The band’s sound isn’t just a smattering of paradoxes, either. It’s developed here in a way that invites comparison to some of the most iconic and signature voices of demented pop, landing somewhere between the 1960s proto-punk group The Shaggs (whose music is famously discordant and stilted with fans split on whether this was intentional or not) and 1980s DIY jangle-pop stalwarts The Cleaners from Venus (who returned in 2010 and have continued to release music prolifically ever since in accordance with the resurgence of their genre, sensibilities, and ethics). On Behold, Parsnip manages to effortlessly retain the irreverent joy and lack of cynicism captured by the counterculture of the Swinging Sixties as well as the brainy age of excess that came twenty years or so later. Of course, both of these pop styles have since been recycled ad nauseam, especially in the fickle but often redundant world of indie rock, so when a band taps into something both startlingly new and comfortingly familiar like this, it’s quite special.
To wit, lead single “The Light” is a buzzy delight of stacked harmonies floating atop a chugging main riff and is a welcome, catchy number after a kitchen-sink opener with semi-abrasive no wave trappings.
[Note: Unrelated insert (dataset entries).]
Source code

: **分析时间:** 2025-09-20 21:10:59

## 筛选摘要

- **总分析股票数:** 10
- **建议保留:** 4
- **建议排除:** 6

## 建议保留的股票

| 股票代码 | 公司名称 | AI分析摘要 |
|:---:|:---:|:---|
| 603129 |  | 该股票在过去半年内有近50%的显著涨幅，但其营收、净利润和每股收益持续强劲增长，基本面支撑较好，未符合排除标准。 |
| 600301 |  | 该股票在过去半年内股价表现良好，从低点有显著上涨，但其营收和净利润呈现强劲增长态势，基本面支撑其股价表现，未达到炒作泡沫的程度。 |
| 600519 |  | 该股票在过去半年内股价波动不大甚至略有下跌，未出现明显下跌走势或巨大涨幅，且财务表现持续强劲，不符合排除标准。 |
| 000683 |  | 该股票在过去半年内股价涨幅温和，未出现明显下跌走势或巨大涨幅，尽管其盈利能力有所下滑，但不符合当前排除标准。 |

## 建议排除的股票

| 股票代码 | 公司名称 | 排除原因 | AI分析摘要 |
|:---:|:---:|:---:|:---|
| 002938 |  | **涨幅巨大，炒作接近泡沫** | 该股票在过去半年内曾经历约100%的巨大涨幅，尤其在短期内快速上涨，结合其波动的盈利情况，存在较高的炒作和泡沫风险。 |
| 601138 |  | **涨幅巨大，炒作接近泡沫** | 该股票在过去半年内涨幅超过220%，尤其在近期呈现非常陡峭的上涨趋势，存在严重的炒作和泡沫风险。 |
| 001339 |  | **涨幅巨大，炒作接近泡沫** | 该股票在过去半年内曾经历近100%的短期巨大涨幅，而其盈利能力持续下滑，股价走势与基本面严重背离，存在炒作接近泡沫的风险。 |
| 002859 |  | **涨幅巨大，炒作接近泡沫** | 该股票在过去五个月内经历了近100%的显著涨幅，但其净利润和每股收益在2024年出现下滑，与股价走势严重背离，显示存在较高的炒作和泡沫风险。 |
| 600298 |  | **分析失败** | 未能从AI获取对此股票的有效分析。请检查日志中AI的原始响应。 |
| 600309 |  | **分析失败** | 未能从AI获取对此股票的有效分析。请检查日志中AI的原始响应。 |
Also, a chiming synth coupled with a downbeat melody on “Placeholder” (which, like its title suggests, contains the clever chorus line “Lorem ipsum dolor sit amet / you move on so easy that I don’t forget”) recalls some of the more obvious throwback pop artists in indie such as Of Montreal or Belle & Sebastian and thus, providing a singalong opportunity for listeners thirsty for hooks. There’s even a song on the album’s back-half (“The Babble”) with a whistling refrain, dense autoharp strumming, and an explosion sound effect at the end for those of us yearning for unabashed novelty in the midst of our art-damaged avant-garde pop music.
Smack in the middle of all the layered vocals and plucky bass lines, though, is the real star of the record: the organ. Or, rather, the organ voice(s) of Rebecca Liston’s keyboard(s). Deep, ominous chords plunge underneath the din of washed out guitars and manic percussion on nearly every track, never more prominent than in the album’s two stunning (though brief) instrumentals, “Pockets” and “Swan Song,” which, it can be argued, also serve as proof of Parsnip’s incredible and very intentional chops as players of all their instruments. Sometimes stripping away all the pomp and humor temporarily is exactly what an album needs to remind the listener of its greatest strength: the composition and the palette, plus how the two intertwine.
One other good sign of a vital pop album? Its replayability. Behold has got this locked up like very few sardonic, nostalgic acts nowadays do. Pressing play on it won’t bring you back to the 60s or 80s, but it will do something even more impressive: worm its singular voice into your head in a way that the only way you’ll feel relief is by scratching that itch over and over again.